**DATA SHOWN**

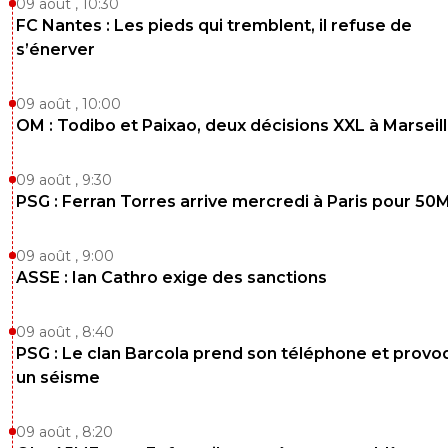
09 août , 10:30
FC Nantes : Les pieds qui tremblent, il refuse de
s’énerver
09 août , 10:00
OM : Todibo et Paixao, deux décisions XXL à Marseil
09 août , 9:30
PSG : Ferran Torres arrive mercredi à Paris pour 50
09 août , 9:00
ASSE : Ian Cathro exige des sanctions
09 août , 8:40
PSG : Le clan Barcola prend son téléphone et prov
un séisme
09 août , 8:20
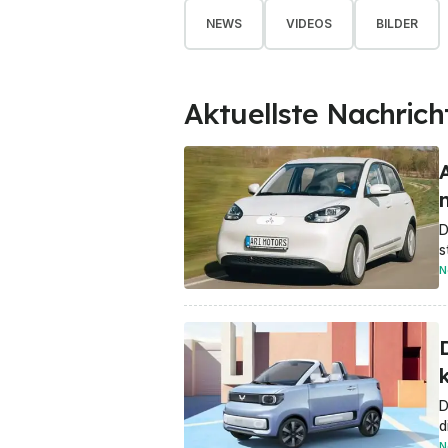
NEWS
VIDEOS
BILDER
Aktuellste Nachrich
D
s
N
D
D
d
N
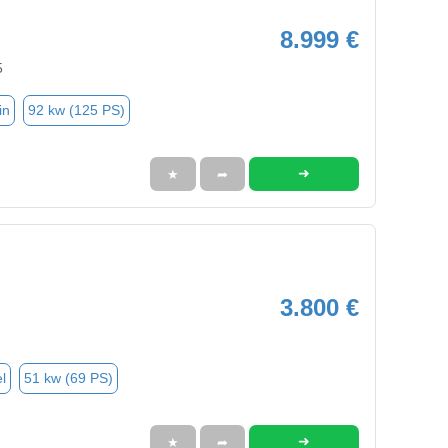
8.999 €
5
in
92 kw (125 PS)
➜
★
➦
3.800 €
l
51 kw (69 PS)
➜
★
➦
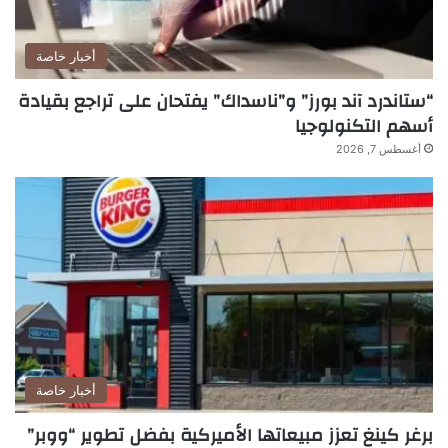
أخبار خاصة
“ستاندرد آند بورز” و”ناسداك” يفتحان على تراجع بقيادة
أسهم التكنولوجيا
أغسطس 7, 2026
أخبار خاصة
برغر كينغ تعزز مبيعاتها الأميركية بفضل تطوير “ووبر”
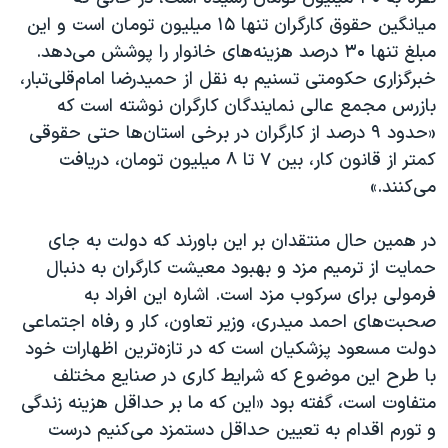
میانگین حقوق کارگران تنها ۱۵ میلیون تومان است و این
مبلغ تنها ۳۰ درصد هزینه‌های خانوار را پوشش می‌دهد.
خبرگزاری حکومتی تسنیم به نقل از حمیدرضا امام‌قلی‌تبار،
بازرس مجمع عالی نمایندگان کارگران نوشته است که
«حدود ۹ درصد از کارگران در برخی استان‌ها حتی حقوقی
کمتر از قانون کار، بین ۷ تا ۸ میلیون تومان، دریافت
می‌کنند.»
در همین حال منتقدان بر این باورند که دولت به جای
حمایت از ترمیم مزد و بهبود معیشت کارگران به دنبال
فرمولی برای سرکوب مزد است. اشاره این افراد به
صحبت‌های احمد میدری، وزیر تعاون، کار و رفاه اجتماعی
دولت مسعود پزشکیان است که در تازه‌ترین اظهارات خود
با طرح این موضوع که شرایط کاری در صنایع مختلف
متفاوت است، گفته بود «این که ما بر حداقل هزینه زندگی
و تورم اقدام به تعیین حداقل دستمزد می‌کنیم درست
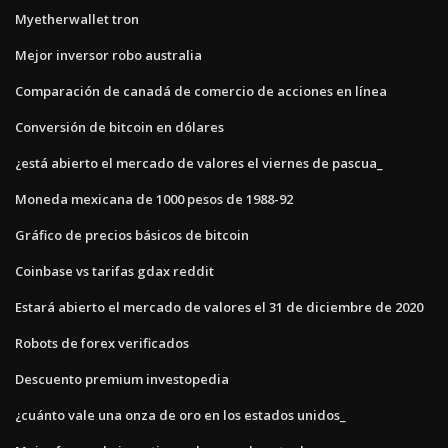
Myetherwallet tron
Mejor inversor robo australia
Comparación de canadá de comercio de acciones en línea
Conversión de bitcoin en dólares
¿está abierto el mercado de valores el viernes de pascua_
Moneda mexicana de 1000 pesos de 1988-92
Gráfico de precios básicos de bitcoin
Coinbase vs tarifas gdax reddit
Estará abierto el mercado de valores el 31 de diciembre de 2020
Robots de forex verificados
Descuento premium investopedia
¿cuánto vale una onza de oro en los estados unidos_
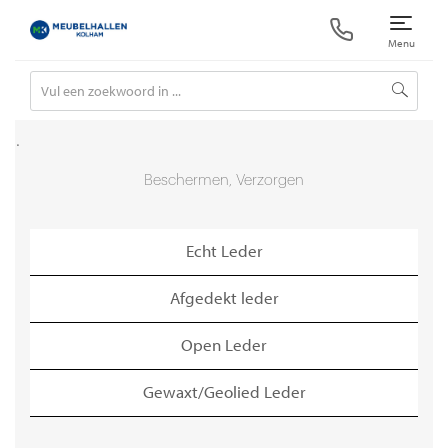
.
Beschermen, Verzorgen
Echt Leder
Afgedekt leder
Open Leder
Gewaxt/Geolied Leder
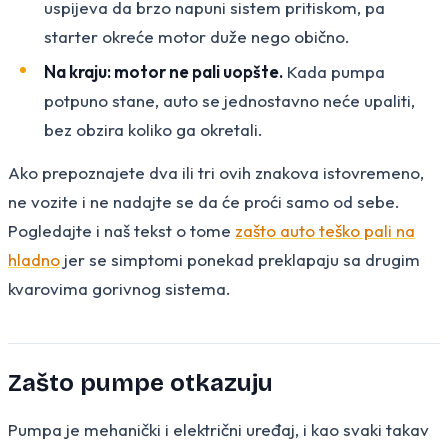
uspijeva da brzo napuni sistem pritiskom, pa
starter okreće motor duže nego obično.
Na kraju: motor ne pali uopšte.
Kada pumpa
potpuno stane, auto se jednostavno neće upaliti,
bez obzira koliko ga okretali.
Ako prepoznajete dva ili tri ovih znakova istovremeno,
ne vozite i ne nadajte se da će proći samo od sebe.
Pogledajte i naš tekst o tome
zašto auto teško pali na
hladno
jer se simptomi ponekad preklapaju sa drugim
kvarovima gorivnog sistema.
Zašto pumpe otkazuju
Pumpa je mehanički i električni uređaj, i kao svaki takav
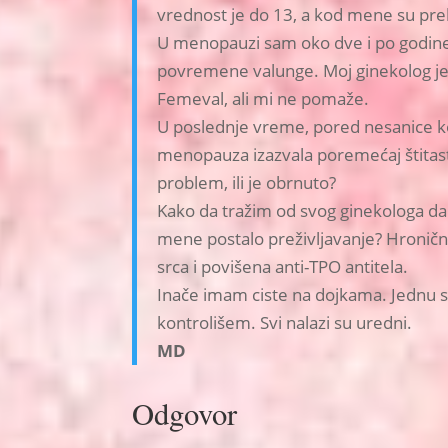
vrednost je do 13, a kod mene su pre
U menopauzi sam oko dve i po godine i
povremene valunge. Moj ginekolog je z
Femeval, ali mi ne pomaže.
U poslednje vreme, pored nesanice koja
menopauza izazvala poremećaj štitaste
problem, ili je obrnuto?
Kako da tražim od svog ginekologa da 
mene postalo preživljavanje? Hroničn
srca i povišena anti-TPO antitela.
Inače imam ciste na dojkama. Jednu 
kontrolišem. Svi nalazi su uredni.
MD
Odgovor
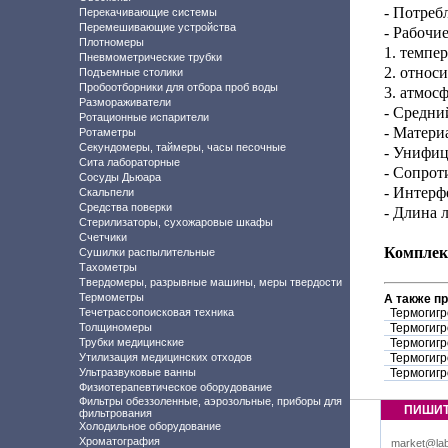
- Потреб
Перекачивающие системы
Перемешивающие устройства
- Рабочие
Плотномеры
1. темпер
Пневмометрические трубки
2. относ
Подъемные столики
Пробоотборники для отбора проб воды
3. атмос
Размораживатели
- Средни
Ротационные испарители
- Матери
Ротаметры
Секундомеры, таймеры, часы песочные
- Унифиц
Сита лабораторные
- Сопрот
Сосуды Дьюара
- Интерф
Скальпели
Средства поверки
- Длина 
Стерилизаторы, сухожаровые шкафы
Счетчики
Комплек
Сушилки распылительные
Тахометры
Твердомеры, разрывные машины, меры твердости
Термометры
А также п
Течетрассопоисковая техника
Термогигр
Толщиномеры
Термогигр
Трубки медицинские
Термогигр
Утилизация медицинских отходов
Термогигр
Ультразвуковые ванны
Термогигр
Физиотерапевтическое оборудование
Фильтры обеззоленные, аэрозольные, приборы для
ПИШИ
фильтрования
Холодильное оборудование
Хроматография
market@lab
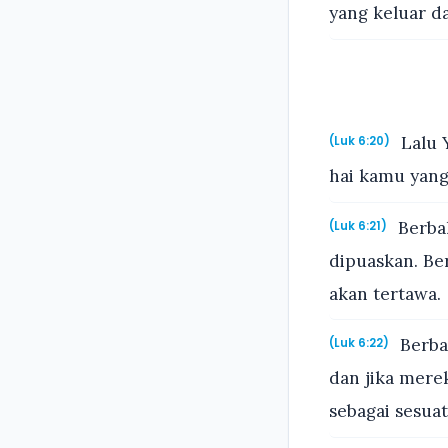
yang keluar d
Lalu 
(Luk 6:20)
hai kamu yang
Berbah
(Luk 6:21)
dipuaskan. Be
akan tertawa.
Berba
(Luk 6:22)
dan jika mer
sebagai sesuat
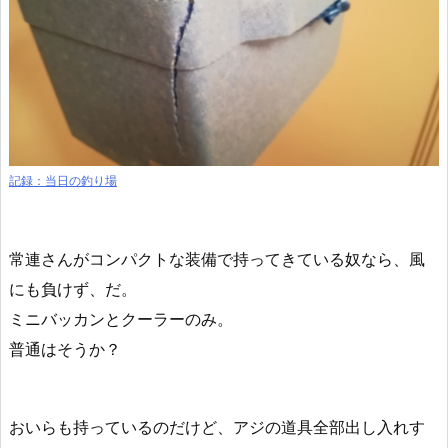
記録：当日の釣り場
常連さんがコンパクトな装備で持ってきている奴なら、風
にも負けず、だ。
ミニバッカンとクーラーのみ。
普通はそうか？
おいらも持っているのだけど、アジの道具全部出し入れす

**WORK TO COMPLETE**
Put the text lines from all the rows above into a single numbered list, leaving out blank lines. Leave the pictures out of the answer.

**RESULT OF THE TASK**
1. 09 août , 10:30
2. FC Nantes : Les pieds qui tremblent, il refuse de
3. s’énerver
4. 09 août , 10:00
5. OM : Todibo et Paixao, deux décisions XXL à Marseil
6. 09 août , 9:30
7. PSG : Ferran Torres arrive mercredi à Paris pour 50
8. 09 août , 9:00
9. ASSE : Ian Cathro exige des sanctions
10. 09 août , 8:40
11. PSG : Le clan Barcola prend son téléphone et prov
12. un séisme
13. 09 août , 8:20
14. NEWS
15. VIDEOS
16. BILDER
17. Aktuellste Nachrich
18. D
19. s
20. N
21. D
22. D
23. d
24. N
25. 8.999 €
26. 5
27. in
28. 92 kw (125 PS)
29. ➜
30. ★
31. ➦
32. 3.800 €
33. l
34. 51 kw (69 PS)
35. ➜
36. ★
37. ➦
38. أخبار خاصة
39. “ستاندرد آند بورز” و”ناسداك” يفتحان على تراجع بقيادة
40. أسهم التكنولوجيا
41. أغسطس 7, 2026
42. أخبار خاصة
43. برغر كينغ تعزز مبيعاتها الأميركية بفضل تطوير “ووبر”
44. میانگین حقوق کارگران تنها ۱۵ میلیون تومان است و این
45. مبلغ تنها ۳۰ درصد هزینه‌های خانوار را پوشش می‌دهد.
46. خبرگزاری حکومتی تسنیم به نقل از حمیدرضا امام‌قلی‌تبار،
47. بازرس مجمع عالی نمایندگان کارگران نوشته است که
48. «حدود ۹ درصد از کارگران در برخی استان‌ها حتی حقوقی
49. کمتر از قانون کار، بین ۷ تا ۸ میلیون تومان، دریافت
50. می‌کنند.»
51. در همین حال منتقدان بر این باورند که دولت به جای
52. حمایت از ترمیم مزد و بهبود معیشت کارگران به دنبال
53. فرمولی برای سرکوب مزد است. اشاره این افراد به
54. صحبت‌های احمد میدری، وزیر تعاون، کار و رفاه اجتماعی
55. دولت مسعود پزشکیان است که در تازه‌ترین اظهارات خود
56. با طرح این موضوع که شرایط کاری در صنایع مختلف
57. متفاوت است، گفته بود «این که ما بر حداقل هزینه زندگی
58. و تورم اقدام به تعیین حداقل دستمزد می‌کنیم درست
59. Myetherwallet tron
60. Mejor inversor robo australia
61. Comparación de canadá de comercio de acciones en línea
62. Conversión de bitcoin en dólares
63. ¿está abierto el mercado de valores el viernes de pascua_
64. Moneda mexicana de 1000 pesos de 1988-92
65. Gráfico de precios básicos de bitcoin
66. Coinbase vs tarifas gdax reddit
67. Estará abierto el mercado de valores el 31 de diciembre de 2020
68. Robots de forex verificados
69. Descuento premium investopedia
70. ¿cuánto vale una onza de oro en los estados unidos_
71. .
72. Beschermen, Verzorgen
73. Echt Leder
74. Afgedekt leder
75. Open Leder
76. Gewaxt/Geolied Leder
77. uspijeva da brzo napuni sistem pritiskom, pa
78. starter okreće motor duže nego obično.
79. Na kraju: motor ne pali uopšte.
80. Kada pumpa
81. potpuno stane, auto se jednostavno neće upaliti,
82. bez obzira koliko ga okretali.
83. Ako prepoznajete dva ili tri ovih znakova istovremeno,
84. ne vozite i ne nadajte se da će proći samo od sebe.
85. Pogledajte i naš tekst o tome
86. zašto auto teško pali na
87. hladno
88. jer se simptomi ponekad preklapaju sa drugim
89. kvarovima gorivnog sistema.
90. Zašto pumpe otkazuju
91. Pumpa je mehanički i električni uređaj, i kao svaki takav
92. vrednost je do 13, a kod mene su pre
93. U menopauzi sam oko dve i po godine i
94. povremene valunge. Moj ginekolog je z
95. Femeval, ali mi ne pomaže.
96. U poslednje vreme, pored nesanice koja
97. menopauza izazvala poremećaj štitaste
98. problem, ili je obrnuto?
99. Kako da tražim od svog ginekologa da 
100. mene postalo preživljavanje? Hroničn
101. srca i povišena anti-TPO antitela.
102. Inače imam ciste na dojkama. Jednu 
103. kontrolišem. Svi nalazi su uredni.
104. MD
105. Odgovor
106. - Потреб
107. Перекачивающие системы
108. Перемешивающие устройства
109. - Рабочие
110. Плотномеры
111. 1. темпер
112. Пневмометрические трубки
113. 2. относ
114. Подъемные столики
115. Пробоотборники для отбора проб воды
116. 3. атмос
117. Размораживатели
118. - Средни
119. Ротационные испарители
120. - Матери
121. Ротаметры
122. Секундомеры, таймеры, часы песочные
123. - Унифиц
124. Сита лабораторные
125. - Сопрот
126. Сосуды Дьюара
127. - Интерф
128. Скальпели
129. Средства поверки
130. - Длина 
131. Стерилизаторы, сухожаровые шкафы
132. Счетчики
133. Комплек
134. Сушилки распылительные
135. Тахометры
136. Твердомеры, разрывные машины, меры твердости
137. Термометры
138. А также п
139. Течетрассопоисковая техника
140. Термогигр
141. Толщиномеры
142. Термогигр
143. Трубки медицинские
144. Термогигр
145. Утилизация медицинских отходов
146. Термогигр
147. Ультразвуковые ванны
148. Термогигр
149. Физиотерапевтическое оборудование
150. Фильтры обеззоленные, аэрозольные, приборы для
151. ПИШИ
152. фильтрования
153. Холодильное оборудование
154. Хроматография
155. market@lab
156. yang keluar d
157. Lalu 
158. (Luk 6:20)
159. hai kamu yang
160. Berbah
161. (Luk 6:21)
162. dipuaskan. Be
163. akan tertawa.
164. Berba
165. (Luk 6:22)
166. dan jika mer
167. sebagai sesuat
168. 記録：当日の釣り場
169. 常連さんがコンパクトな装備で持ってきている奴なら、風
170. にも負けず、だ。
171. ミニバッカンとクーラーのみ。
172. 普通はそうか？
173. おいらも持っているのだけど、アジの道具全部出し入れす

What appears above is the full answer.